Humanizing the end

Humanizing the end March 19, 2013

In his contribution to The Apocalypse in English Renaissance Thought and Literature , Joseph Wittreich examines the apocalyptic elements of King Lear . Shakespeare doesn’t hold, he thinks, to traditionally Christian views of the end, nor does he want to turn the apocalyptic framework into a fixed law of history. His solution is to “humanize” the apocalypse by turning responsibility for the shaping of history over to man” so as to “secularize the Christian prophecy.”

In Lear’s horrors, Shakespeare pushes us to the edge so as to gain perspective on our predicament: “for Shakespeare the present is a time of amelioration, not of history’s apocalyptic transformation; it is a time for man’s moving toward perfection but not a moment in which that perfection is achieved. We are brought to the edge of the world and end of time not because the world is about to end, but because, for Shakespeare, from this perspective man can be contemplate the horrors of human existence and negotiate his way around them” (195).

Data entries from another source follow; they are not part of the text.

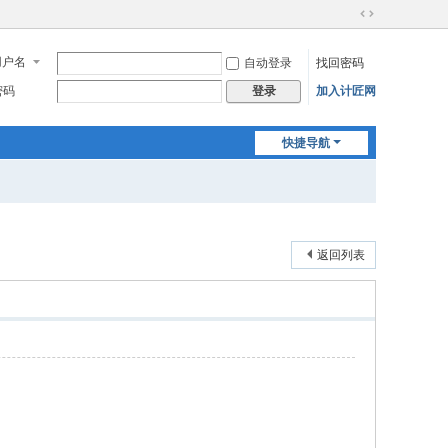
切
换
用户名
自动登录
找回密码
到
宽
密码
加入计匠网
登录
版
快捷导航
返回列表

Two comments: First, emphasizing “amelioration” doesn’t at all put Shakespeare outside orthodoxy, or suggest a secularization; it sounds perfectly Augustinian. Second, it’s hard to see how Lear exemplifies Shakespeare’s desire to emphasize human shaping of history, when the history found in the play so manifestly escapes human control. Gloucester is wrong that “like flies to wanton boys, so are we to the gods.” But there is something if not someone presiding over the world of the play.